This morning’s jobs report came out, and we have all seen the data. Job growth is down, but the unemployment rate is also down. Hiring is weak, but more people have jobs. This makes perfect sense, not. What’s going on here?
Most of the analysis out there has pointed out that jobs are growing faster than the labor force, creating a labor shortage and pushing wages up faster. All true, so far as it goes. But I want to suggest that something else is going on that could exacerbate those effects—and make the labor shortage even worse from an employer’s point of view.
Jobs Report Defined
I want to start off by defining the frame I am using here. The “jobs report” that shows up in the headlines consists of two different surveys and data series. The nonfarm payroll report surveys businesses and generates the nonfarm payroll number, which is the number of new jobs for which people have been hired. There is also, however, a household survey, which looks at workers rather than firms, and reports how many of those workers have jobs. In theory, the two should be roughly equal, and the relationship should be stable over time.
But when you compare the two? They are not the same and that relationship is not stable, which implies there is something deeper going on. Remember, we are working with two actual data points: the number of jobs and the number of workers. The relationship between the two can be expressed as jobs per worker or workers per job. It is in those ratios that I think we can find some meaning.
Workers per Job
Let’s start with workers per job. On a first-order basis, this is the demographic effect, and I have discussed it before at some length. As population growth has slowed and the number of jobs available has increased, there are fewer and fewer “excess” workers beyond those needed to do the work. This dynamic pushes wages up, as employers compete for those workers. But the chart below captures only part of the picture, and it doesn’t account for the rising number of jobs that have not been filled. There is something going on beyond the demographic story.
Jobs per Worker
We can see more of what’s going on in the chart below. Jobs per worker would be the number of jobs that the average worker has. Looking back at the past 50 years, we can see that in the 1970s and 1980s, the average worker (who had to work) had less than one job, showing excess labor supply. But in the boom years of the 1990s, excess labor was absorbed, only to rebound in the 2000s. We saw another rebound in the financial crisis, only to see the ratio drop through the 2010s. Other things equal, we would expect to see that average rate drop back to prior levels, but it didn’t. Part of that is demographic, but the response to economic conditions clearly shows there are other factors involved. And that is what we need to figure out.

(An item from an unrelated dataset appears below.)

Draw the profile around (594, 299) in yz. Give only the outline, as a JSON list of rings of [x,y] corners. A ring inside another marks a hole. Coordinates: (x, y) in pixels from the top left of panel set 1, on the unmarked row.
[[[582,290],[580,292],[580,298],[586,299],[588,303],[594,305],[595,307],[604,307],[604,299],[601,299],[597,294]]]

What looks to be happening is a second-order effect of the demographically driven tightening of the labor market. Fewer workers and more jobs available mean higher wages, as we are seeing. But higher wages—and better working conditions in general—can also mean fewer workers. When labor conditions are tighter, more people can afford not to work or not to work multiple jobs. When labor markets tighten, more families can get by on one paycheck, and more people can get by on one job. That change effectively decreases the size of the labor force. And when the size of the labor force drops, the jobs per worker increase, as we can see above. Good times can mean fewer workers, which can mean more jobs filled per available worker. Right now, as we can see, we are close to prior maximums.
Will Things Get Worse?
Going forward, the big question is this: as the number of jobs increases with respect to the workforce, will workers respond by taking more jobs? Can we push that number up further? If so, then the demographic supply crunch can be at least partially alleviated. If not, the labor supply issue may continue getting worse.
My bet is that it keeps getting worse. If you think about it, most people work to live. If you can live on one job—or if your family can live on one paycheck—why would you want or need a second job? The data shows that there are limits to that potential adjustment. In boom times, such as the late 1990s and just prior to the pandemic, the jobs per worker seemed to max out at about 1.0. And I think that makes sense.
This brings us to the present, where the jobs per worker number is once again approaching 1.0. Other things being equal, if the average worker or family can support themselves on one job, then that is likely to be a maximum. That suggests the labor crunch is likely to persist, and may even get worse, the closer we get to 1.0.
More Like This to Come
This post is a first take on this issue, and I can see some holes in the argument. At the same time, this is probably one of the biggest questions that needs to be answered as we figure out how the labor force and economy will evolve in the next decade. I will be spending more time on this, but right now, I would say expect more jobs reports like this one.